Federico Fellini tiene por fin un museo en su ciudad, Rímini, que inspiró al mítico cineasta en películas como Amarcord o Los inútiles (I Vitelloni), y que dedica desde hoy varios espacios interactivos a la vida y a la obra, a los sueños y a la realidad del legendario director italiano.
La inauguración el jueves de la sede principal del museo demuestra que «lo que se puede soñar se puede conseguir», aseguró en una visita con la prensa extranjera el alcalde Andrea Gnassi, obcecado con este proyecto desde que asumió la presidencia del consistorio hace diez años.
Fellini (1920-1993) creció en el centro histórico de esta ciudad a orillas del Adriático, alrededor del Castel Sismondo, residencia de los Malatesta, los señores de Rímini en el «quattrocento», y prisión en los tiempos en los que el niño Federico jugaba en sus alrededores con sus amigos.
El edificio, abandonado durante años, renace como la sede principal del nuevo museo, con múltiples instalaciones y gran despliegue de tecnologías inmersivas que permiten al visitante convertirse en «spettautore» (un juego de palabras entre espectador y autor).
La barrera de la pantalla se rompe y el ambiente invita a sumergirse en un mundo casi onírico, como si lo hubiese diseñado el propio Fellini.
Paseos por la niebla invernal de la playa de Rímini con los personajes fellinianos, diálogos imposibles entre el Marcello Mastroianni de La dolce vita y el de 8 1/2 o las bandas sonoras de Nino Rota a todo volumen en una habitación inspirada en Ensayo de orquesta (Prova d’orchestra) son algunas de las posibilidades que se pueden experimentar en este nuevo museo.
La imaginación y la diversión acompañan la visita, un repaso completísimo que puede llegar a durar hasta 6 horas si se quiere ver todo el material audiovisual recopilado.
No todo corresponde a películas del cineasta italiano, pues hay también imágenes documentales de archivo que corroboran que Fellini retrató como nadie la Italia del siglo XX.
Escenas de piezas propagandísticas y periodísticas se fusionan con fragmentos de sus películas y, unos fotogramas frente a los otros dialogan en perfecta armonía y se complementan como si formaran parte de la misma pieza cinematográfica.
Desde que, con seis años, pisó por primera vez un cine, el Fulgor, para ver la película Maciste en el infierno (Maciste all’inferno,Guido Brignone, 1925), sentado sobre las rodillas de su padre, Fellini no dejó de soñar con el séptimo arte.
Precisamente en esta sala comenzó a acercarse profesionalmente al cine gracias a un trato con su propietario: el joven Federico, que despuntaba como dibujante, podía ver las películas a cambio de caricaturas de los actores que servían como publicidad para la sala.
Sobre el Cinema Fulgor, en un edificio del siglo XVIII, abrirá en octubre la otra sede del museo, más tradicional y con objetos de documentación y estudio.
La pandemia retrasó la conclusión de este proyecto, pensado en inicio como un homenaje por todo lo alto al centenario del nacimiento del director, celebrado en 2020.
Los dos espacios, Castel Sismondo y Cinema Fulgor, distan apenas 5 minutos a pie.
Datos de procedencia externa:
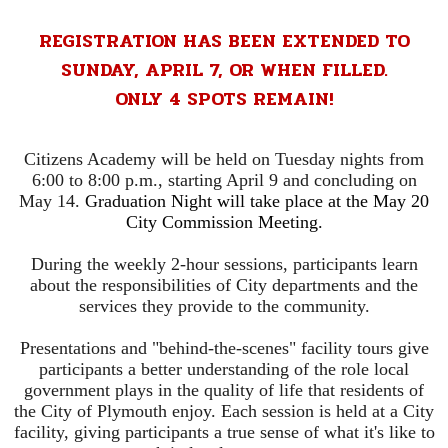
REGISTRATION HAS BEEN EXTENDED TO
SUNDAY, APRIL 7, OR WHEN FILLED.
ONLY 4 SPOTS REMAIN!
Citizens Academy will be held on Tuesday nights from
6:00 to 8:00 p.m., starting April 9 and concluding on
May 14.
Graduation Night will take place at the May 20
City Commission Meeting.
During the weekly 2-hour sessions, participants learn
about the responsibilities of City departments and the
services they provide to the community.
Presentations and "behind-the-scenes" facility tours give
participants a better understanding of the role local
government plays in the quality of life that residents of
the City of Plymouth enjoy. Each session is held at a City
facility, giving participants a true sense of what it's like to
Entre ellos se encuentra la plaza Malatesta, donde recalaba el circo que tanto gustaba a Fellini de niño y que hoy ha inspirado el espectáculo de inauguración del museo.
También este espacio abierto al público, a los pies del teatro de la ciudad, ha sido remodelado con guiños al cineasta, como una larga plataforma de agua que, a través de emanaciones de vapor, simula un ambiente neblinoso.
De noche, proyecciones de los momentos más emblemáticos de sus largometrajes tiñen la pared del Teatro Galli y recuerdan que en esta ciudad costera del noreste italiano nació uno de los grandes maestros del celuloide.
Entre ellos destaca, como no podía ser de otra manera, el beso de Mastroianni y Anita Ekberg en su famosísimo baño en la Fontana di Trevi desierta de La dolce vita.
Roma fue musa y hogar del director, que bromeaba con querer vivir dentro de sus estudios de cine: «Cuando me preguntan en qué ciudad me gustaría vivir, me saldría decir que en Cinecittà», declaró entre risas en una entrevista.
Pero Fellini volvía siempre a Rímini, donde se refugiaba en el Grand Hotel, ligado ya en la cultura popular a los bailes y a la sensual Gradisca de Amarcord.
En Cinecittà grabó sus películas y recreó, basándose en sus recuerdos, los decorados que emulaban detalles de su ciudad.
«Rímini es una dimensión de la memoria», decía Fellini, y por eso no quería representarla tal como era, sino con el filtro de sus recuerdos.